Work task 1: In the BET Awards live blog, who was supposed to host the show?
Work task 2: Please carry on the BET Awards live blog from its last line.

Excerpted passage:
Thursday, October 23, 2008

AverageBro & Fam Live Blog The BET Awards: Hour One


AverageOlderBro (AOB) Is Here Now.

AOB - TI and Luda on the same stage?

AB - This is like MLK and Malcolm. Ghetto style.

AOB - Right. That was pretty hot.

AB - Katt Williams was supposed to be the host. Somethin or other happened. We get stuck with T-Pain. This is like replacing Jordan with Pete Myers.

AOB - T-Pain made half these bamas careers.

AB - Comparing himself to Whoopi Goldberg? Classic! First Obama shout out.

AOB - He's actually pretty good.

AB - He's funny. Who wrote this monologue?

AOB - He was funny.

AB - Why is 50 Cent dressed like a hedge fund manager? Is this what's hot in the streets now?

AOB - Kerry Washington is tall.

AB - It this turning into an Obama rally? I just went to one yesterday. Don't need to see another.

{Lil' Wayne wins first of likely dozens of awards. No kids in tow. Must not be his weekend. He is already very high though.}

AOB - Jadakiss got a job? He's hosting?

AB - Keep gettin' money.

Information provided:
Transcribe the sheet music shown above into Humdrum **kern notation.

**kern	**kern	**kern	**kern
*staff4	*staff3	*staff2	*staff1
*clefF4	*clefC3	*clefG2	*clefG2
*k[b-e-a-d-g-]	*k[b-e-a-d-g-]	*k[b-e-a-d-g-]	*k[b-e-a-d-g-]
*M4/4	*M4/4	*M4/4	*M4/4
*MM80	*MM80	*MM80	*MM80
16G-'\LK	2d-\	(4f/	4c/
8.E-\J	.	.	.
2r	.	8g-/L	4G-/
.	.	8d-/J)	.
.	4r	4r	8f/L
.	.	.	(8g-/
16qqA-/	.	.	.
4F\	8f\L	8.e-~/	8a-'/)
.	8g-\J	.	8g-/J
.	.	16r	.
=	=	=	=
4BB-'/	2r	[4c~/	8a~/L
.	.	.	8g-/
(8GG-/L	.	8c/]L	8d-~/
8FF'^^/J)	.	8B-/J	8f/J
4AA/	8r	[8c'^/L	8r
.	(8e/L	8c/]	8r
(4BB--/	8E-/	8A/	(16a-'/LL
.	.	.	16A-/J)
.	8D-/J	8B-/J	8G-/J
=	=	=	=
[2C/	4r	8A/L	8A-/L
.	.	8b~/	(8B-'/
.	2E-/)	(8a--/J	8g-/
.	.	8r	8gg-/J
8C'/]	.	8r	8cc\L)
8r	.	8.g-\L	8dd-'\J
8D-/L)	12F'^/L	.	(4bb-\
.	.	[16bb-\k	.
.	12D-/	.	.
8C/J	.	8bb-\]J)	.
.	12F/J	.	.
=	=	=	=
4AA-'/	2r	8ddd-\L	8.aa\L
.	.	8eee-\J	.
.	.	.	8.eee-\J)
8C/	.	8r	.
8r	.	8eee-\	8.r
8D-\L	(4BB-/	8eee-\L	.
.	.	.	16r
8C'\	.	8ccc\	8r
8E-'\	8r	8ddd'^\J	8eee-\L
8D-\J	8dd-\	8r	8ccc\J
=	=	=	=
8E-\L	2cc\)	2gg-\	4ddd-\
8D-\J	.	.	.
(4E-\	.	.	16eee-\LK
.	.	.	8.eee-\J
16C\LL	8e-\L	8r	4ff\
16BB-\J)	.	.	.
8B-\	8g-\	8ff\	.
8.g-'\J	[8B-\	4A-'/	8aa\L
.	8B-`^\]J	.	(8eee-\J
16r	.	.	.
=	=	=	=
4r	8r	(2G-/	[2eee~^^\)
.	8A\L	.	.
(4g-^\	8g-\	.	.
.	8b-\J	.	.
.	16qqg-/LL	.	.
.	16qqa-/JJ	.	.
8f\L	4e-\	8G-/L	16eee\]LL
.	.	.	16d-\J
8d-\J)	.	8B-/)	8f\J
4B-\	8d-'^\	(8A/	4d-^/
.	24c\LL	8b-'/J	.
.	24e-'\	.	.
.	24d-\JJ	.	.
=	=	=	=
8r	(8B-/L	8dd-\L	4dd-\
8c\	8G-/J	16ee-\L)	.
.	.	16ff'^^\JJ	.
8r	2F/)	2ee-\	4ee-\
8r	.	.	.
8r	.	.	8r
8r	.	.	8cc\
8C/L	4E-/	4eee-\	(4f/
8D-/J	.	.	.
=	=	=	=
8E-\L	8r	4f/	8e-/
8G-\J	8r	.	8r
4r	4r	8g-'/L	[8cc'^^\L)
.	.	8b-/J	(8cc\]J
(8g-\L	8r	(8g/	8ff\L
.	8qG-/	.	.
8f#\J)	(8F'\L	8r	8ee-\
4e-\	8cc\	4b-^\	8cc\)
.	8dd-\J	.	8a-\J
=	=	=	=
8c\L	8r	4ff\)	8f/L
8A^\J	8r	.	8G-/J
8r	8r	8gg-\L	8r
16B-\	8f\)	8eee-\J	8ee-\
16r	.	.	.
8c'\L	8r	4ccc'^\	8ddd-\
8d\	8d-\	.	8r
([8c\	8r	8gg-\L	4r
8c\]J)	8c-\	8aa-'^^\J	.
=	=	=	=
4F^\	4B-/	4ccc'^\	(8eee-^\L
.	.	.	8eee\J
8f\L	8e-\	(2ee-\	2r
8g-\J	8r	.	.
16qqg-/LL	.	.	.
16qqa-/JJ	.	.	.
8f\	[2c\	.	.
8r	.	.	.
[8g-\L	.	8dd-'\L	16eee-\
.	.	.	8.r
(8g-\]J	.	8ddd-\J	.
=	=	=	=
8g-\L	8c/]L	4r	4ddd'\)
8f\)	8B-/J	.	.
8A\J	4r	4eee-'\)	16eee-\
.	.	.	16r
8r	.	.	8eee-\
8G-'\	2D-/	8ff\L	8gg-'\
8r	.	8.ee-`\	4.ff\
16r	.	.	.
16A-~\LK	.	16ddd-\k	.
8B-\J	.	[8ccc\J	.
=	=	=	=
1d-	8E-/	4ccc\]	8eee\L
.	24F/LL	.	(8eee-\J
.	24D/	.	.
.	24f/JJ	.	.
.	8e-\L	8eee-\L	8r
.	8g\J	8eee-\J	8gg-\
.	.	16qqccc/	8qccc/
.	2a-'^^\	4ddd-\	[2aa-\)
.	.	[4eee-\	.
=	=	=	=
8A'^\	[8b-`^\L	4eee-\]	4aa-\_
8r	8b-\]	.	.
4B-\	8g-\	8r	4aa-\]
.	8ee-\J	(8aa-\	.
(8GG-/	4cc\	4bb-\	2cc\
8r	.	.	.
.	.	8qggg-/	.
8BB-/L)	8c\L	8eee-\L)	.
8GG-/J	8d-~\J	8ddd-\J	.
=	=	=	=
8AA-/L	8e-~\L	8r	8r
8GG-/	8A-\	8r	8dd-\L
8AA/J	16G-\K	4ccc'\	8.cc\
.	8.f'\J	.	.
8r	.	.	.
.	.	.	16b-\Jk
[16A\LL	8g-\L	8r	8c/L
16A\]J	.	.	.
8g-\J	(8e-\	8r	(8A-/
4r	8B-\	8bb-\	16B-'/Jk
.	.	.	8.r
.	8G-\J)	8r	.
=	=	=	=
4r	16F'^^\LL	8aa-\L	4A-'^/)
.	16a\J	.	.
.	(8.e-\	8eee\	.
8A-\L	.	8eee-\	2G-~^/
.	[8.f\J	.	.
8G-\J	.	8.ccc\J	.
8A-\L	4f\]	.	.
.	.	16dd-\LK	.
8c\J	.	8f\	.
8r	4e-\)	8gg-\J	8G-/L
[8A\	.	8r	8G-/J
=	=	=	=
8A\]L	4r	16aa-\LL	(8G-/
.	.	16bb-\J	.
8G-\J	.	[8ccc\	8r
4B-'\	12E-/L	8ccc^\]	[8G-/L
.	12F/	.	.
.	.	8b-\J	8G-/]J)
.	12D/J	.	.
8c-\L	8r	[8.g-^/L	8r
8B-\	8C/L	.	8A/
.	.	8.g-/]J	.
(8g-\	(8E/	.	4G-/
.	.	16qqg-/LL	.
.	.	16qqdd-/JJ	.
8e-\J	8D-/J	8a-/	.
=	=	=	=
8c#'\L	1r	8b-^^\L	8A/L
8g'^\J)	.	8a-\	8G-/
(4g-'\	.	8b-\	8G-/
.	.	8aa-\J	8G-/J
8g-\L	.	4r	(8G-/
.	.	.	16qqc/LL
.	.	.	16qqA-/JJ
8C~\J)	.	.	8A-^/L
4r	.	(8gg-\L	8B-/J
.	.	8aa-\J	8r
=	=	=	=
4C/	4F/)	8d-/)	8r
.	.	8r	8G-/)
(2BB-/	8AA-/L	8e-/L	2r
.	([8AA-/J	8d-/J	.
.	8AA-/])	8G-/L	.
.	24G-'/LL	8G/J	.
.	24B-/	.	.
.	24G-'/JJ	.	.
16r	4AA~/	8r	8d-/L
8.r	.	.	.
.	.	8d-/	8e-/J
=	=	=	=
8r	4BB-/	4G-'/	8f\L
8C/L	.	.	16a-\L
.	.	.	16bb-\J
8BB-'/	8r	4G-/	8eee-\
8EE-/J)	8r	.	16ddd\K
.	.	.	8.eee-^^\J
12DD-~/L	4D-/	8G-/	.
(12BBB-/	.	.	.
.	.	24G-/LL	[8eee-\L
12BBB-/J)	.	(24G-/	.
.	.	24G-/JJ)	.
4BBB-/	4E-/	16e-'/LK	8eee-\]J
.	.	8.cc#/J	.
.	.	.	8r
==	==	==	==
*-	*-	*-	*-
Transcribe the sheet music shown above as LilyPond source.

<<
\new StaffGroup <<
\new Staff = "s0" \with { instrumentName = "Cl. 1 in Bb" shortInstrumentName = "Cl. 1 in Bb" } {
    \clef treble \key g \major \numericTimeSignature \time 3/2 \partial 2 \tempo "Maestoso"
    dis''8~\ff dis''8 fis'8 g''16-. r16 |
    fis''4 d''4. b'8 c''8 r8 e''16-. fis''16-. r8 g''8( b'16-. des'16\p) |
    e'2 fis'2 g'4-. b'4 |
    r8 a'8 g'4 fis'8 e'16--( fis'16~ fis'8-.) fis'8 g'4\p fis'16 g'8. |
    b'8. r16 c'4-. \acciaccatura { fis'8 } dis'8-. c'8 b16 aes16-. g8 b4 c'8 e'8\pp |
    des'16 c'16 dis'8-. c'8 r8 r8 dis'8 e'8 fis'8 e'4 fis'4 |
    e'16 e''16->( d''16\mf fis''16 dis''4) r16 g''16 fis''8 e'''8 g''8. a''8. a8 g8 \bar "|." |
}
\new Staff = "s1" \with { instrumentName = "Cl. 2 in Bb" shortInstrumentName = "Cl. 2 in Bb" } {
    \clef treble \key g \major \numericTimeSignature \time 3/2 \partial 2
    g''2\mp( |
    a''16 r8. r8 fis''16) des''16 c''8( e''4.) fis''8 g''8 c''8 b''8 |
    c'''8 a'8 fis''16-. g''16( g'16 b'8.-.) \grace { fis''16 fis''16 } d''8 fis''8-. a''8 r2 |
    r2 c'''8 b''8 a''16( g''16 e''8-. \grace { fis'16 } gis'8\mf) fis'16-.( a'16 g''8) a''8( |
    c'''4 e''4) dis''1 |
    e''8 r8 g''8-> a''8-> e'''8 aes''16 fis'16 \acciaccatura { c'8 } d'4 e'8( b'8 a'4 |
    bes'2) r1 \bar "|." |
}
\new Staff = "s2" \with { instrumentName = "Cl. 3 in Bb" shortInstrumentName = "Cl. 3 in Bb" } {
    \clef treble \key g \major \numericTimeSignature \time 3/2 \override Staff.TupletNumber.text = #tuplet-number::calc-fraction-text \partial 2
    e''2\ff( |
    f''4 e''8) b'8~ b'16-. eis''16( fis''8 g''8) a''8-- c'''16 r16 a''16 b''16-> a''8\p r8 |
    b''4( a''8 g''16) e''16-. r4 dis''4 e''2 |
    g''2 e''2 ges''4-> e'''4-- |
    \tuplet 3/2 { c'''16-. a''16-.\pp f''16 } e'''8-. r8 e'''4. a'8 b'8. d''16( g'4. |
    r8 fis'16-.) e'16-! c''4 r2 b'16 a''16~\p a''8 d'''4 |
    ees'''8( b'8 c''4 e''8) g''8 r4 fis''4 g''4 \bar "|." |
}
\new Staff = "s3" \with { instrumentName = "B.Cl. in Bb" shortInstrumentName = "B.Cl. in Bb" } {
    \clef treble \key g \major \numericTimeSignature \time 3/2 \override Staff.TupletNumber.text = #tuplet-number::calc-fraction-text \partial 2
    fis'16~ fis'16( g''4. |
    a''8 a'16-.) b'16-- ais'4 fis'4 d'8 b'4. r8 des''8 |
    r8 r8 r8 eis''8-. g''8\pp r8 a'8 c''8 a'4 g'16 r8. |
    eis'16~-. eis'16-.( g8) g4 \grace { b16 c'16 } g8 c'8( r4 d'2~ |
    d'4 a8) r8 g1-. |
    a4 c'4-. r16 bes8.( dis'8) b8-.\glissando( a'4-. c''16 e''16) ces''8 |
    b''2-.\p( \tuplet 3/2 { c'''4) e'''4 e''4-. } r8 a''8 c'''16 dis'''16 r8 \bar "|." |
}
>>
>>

Result 1: Katt Williams.

Result 2:
{Nas comes out to perform "Hero" flanked by some sorta God's Property crew of backup dancers/singers.}

AB - Is this Nas or Kirk Franklin? This sh*t is wack.

AOB - Classic performance, but he needed to put more in his props.

AB - Wack.

{Wu-Tang Clan comes out to introduce an award.}

AOB - Retire, please.

AB - Too old to be rappin'.

AB - Speakin' of Kirk Franklin... Plies!!!!

AverageSis - Where's the set? Everything is so generic.

AB - Plies has two college degrees?

AOB - That's David Banner. But Plies did graduate. He's the most intelligent rapper you'll ever hear in an interview.

AB - That n*gga is actually articulate.

AOB - Rick Ross is a joke. This show is lame. Watching rappers perform to a prerecorded track is a waste of time. Does Rick Ross have a college degree too?

AB - I don't think so.

AOB - Nelly needs to retire too.

AS - This Avery Storm dude can't sing a lick.

AB - Somebody get that vocoder.


{ Young Jeezy comes out dressed like Barack Obama and starts rapping behind a podium.}

AOB - He stole Nas' idea.

AB - And his budget.

{ Some black clad dancers emerge from the crowd. }

AS - They supposed to be Black Panthers? I like this.

AOB - This is the best performance so far. This is some Public Enemy stuff.

AB - SW-1's.

AS - The opera chick is over the top. I like it.

AB - Steppin' Black Panthers.

AOB - Hot.

AB - Hot.

AS - Hot.

{ Shawty Lo wins some random award. }

AB - Dwarf #10.

AOB - He is called Shawty Lo for a reason.

AS - Ludacris looks like he works at IBM. What's with the image makeover?


{ The "tribute to ladies of hip hop" segment begins with MC Lyte.}

AB - "Cha Cha Cha!"

AS - Lyte still looks good.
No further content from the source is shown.